As you near the end of your college career, the job hunt is probably moving toward the forefront of your mind. There are so many options out there, you might wonder. How can I find the right job for me?
Whether you’re about to graduate or you’re just starting to apply for colleges and mulling over what you should declare as your major, it’s a good idea to consider the type of person you are and what might be a good fit for you. While it might take you more than one job to obtain the career of your dreams, there’s no saying you won’t enjoy whatever job you land right out of school.
Work can have its challenging aspects no matter what type of job you end up having, but there’s something to say for finding a career field that you love. Knowing yourself and what kind of practice and people you mesh well with can do a world of good as you’re contemplating what type of career might be a good fit for you.
We’ve pulled together a few helpful things to think through as you’re working to discern what kind of job might suit your personality best.
1. Introvert or extrovert?
An introvert refills his or her energy tank by spending time alone, while an extrovert refills his or her energy tank by being with people. No matter what job you choose, you’ll more than likely have to interact with people in some capacity, but the amount of time you spend with other human beings will vary depending on the job you choose. If you’re more introverted, you might not mind sitting in a research lab conducting experiments in silence for a few hours on end.

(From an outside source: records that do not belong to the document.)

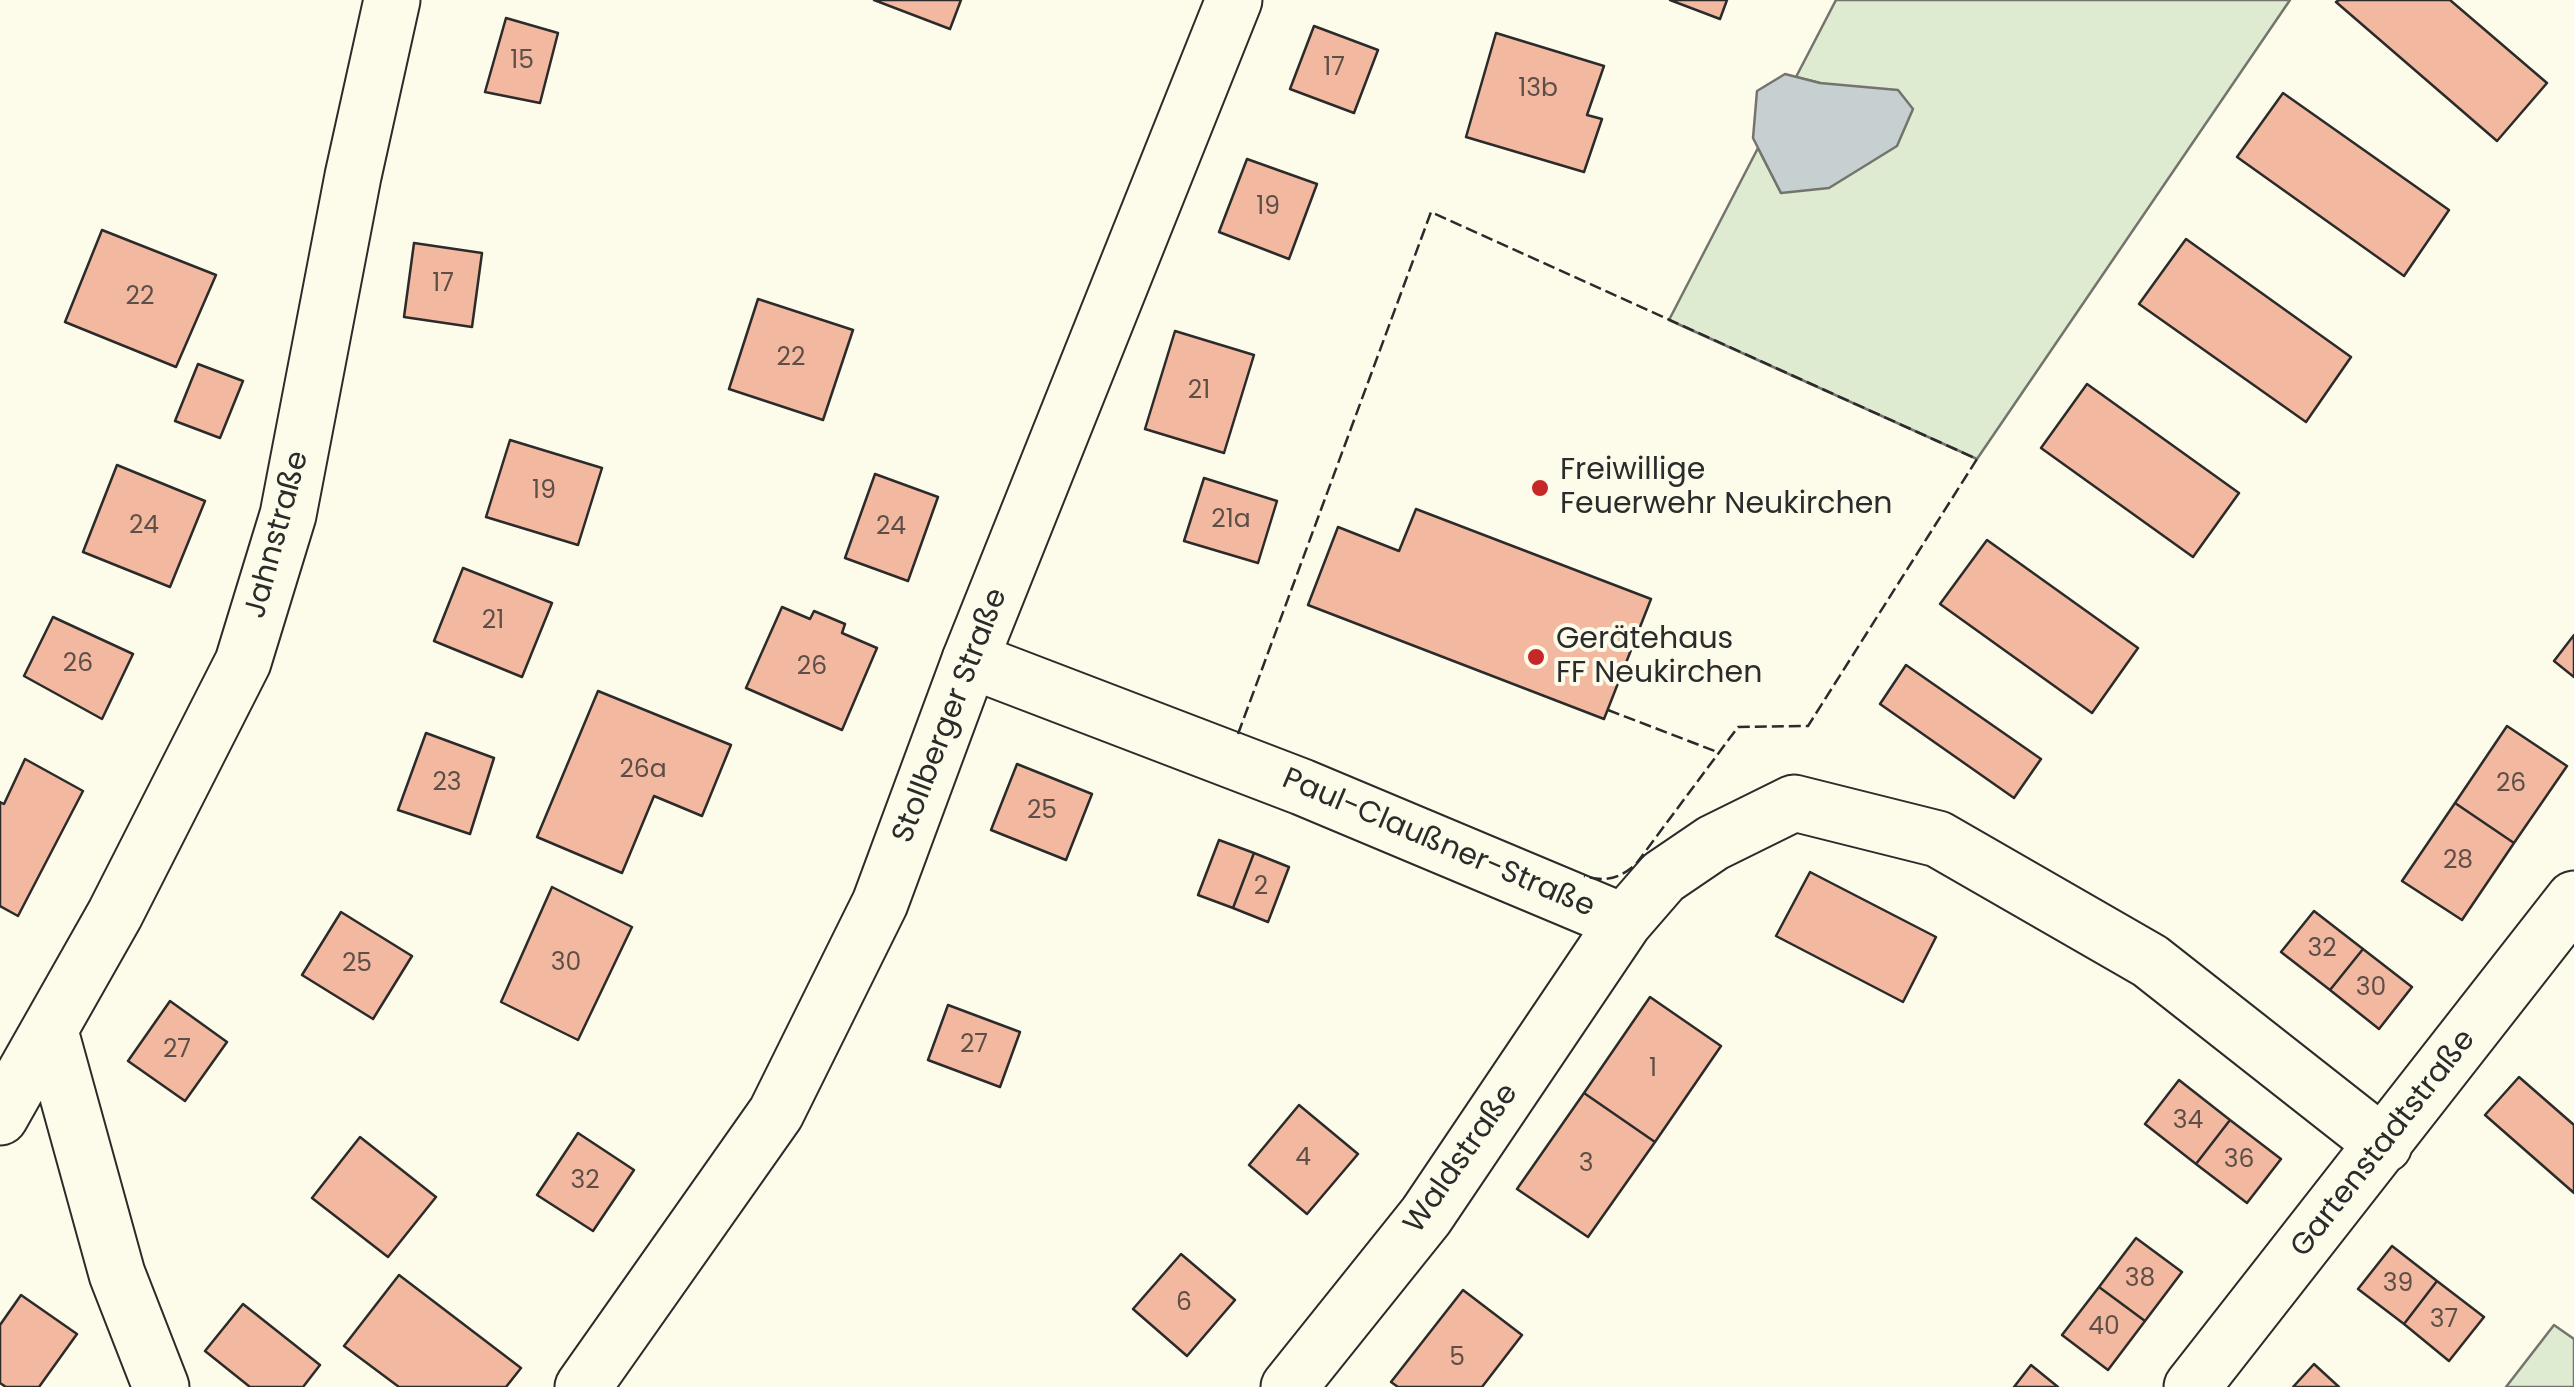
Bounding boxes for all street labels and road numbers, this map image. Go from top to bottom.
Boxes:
street label: Jahnstraße [238,447,318,623]
street label: Stollberger Straße [886,584,1016,848]
street label: Paul-Claußner-Straße [1276,762,1600,926]
street label: Gartenstadtstraße [2284,1023,2484,1265]
street label: Waldstraße [1397,1077,1527,1241]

However, it might feel arduous to try and force yourself into a sales position that requires cold calling a whole slew of strangers. If you’re an extrovert, however, you might delight in a job that has you up in front of people speaking, like teaching, or some sort of other people-oriented position, like nursing, where you’re interacting with patients all day long. Entertainment is a great field for extroverts as well.
Whatever position you choose, consider how much interaction with other people you want in a day, and let that influence the direction you choose.
2. Structured or unstructured?
This preferred method of work can sometimes be a bit more difficult to discern, but it can be a helpful way to figure out if a certain position might be a good fit for you or not. Are you the type of person who likes a lot of structure in your life? Are you on time, prefer deadlines, and keep your life pretty organized? Or are you someone who is a bit more free-spirited? Someone who gets the job done—but in his or her own time?
Take a good look at how you naturally structure your own life, and if you’re having a bit of trouble discerning which direction you lean, enlist a couple of friends to help you think through it.
3. Logical or emotions-based?
Do you make most of your decisions based on logic and data? Or do you tend to decide things based on how you feel? Considering how your mind operates when faced with these types of choices can do a world of good in helping you select a job that will naturally fit with your tendencies. A job as a counselor or psychologist may be a good fit for someone who is used to engaging their emotions to interact with other people. A career in the field of accounting or engineering or a job as a software developer might be a great fit for someone who makes decisions based on the facts.
4. Take a personality assessment
If all else fails, and you’re having a lot of trouble figuring out what your personality might be like, take an online assessment and see what you get! At the very least, it will give you some language and categories to consider as you mull over what kind of temperament and tendencies you lean toward. More than one type of personality can work a certain job, so it’s important to not box yourself into certain types of work. It’s simply a helpful practice to consider the type of everyday work you want to commit to, and knowing your personality can be a huge help with that.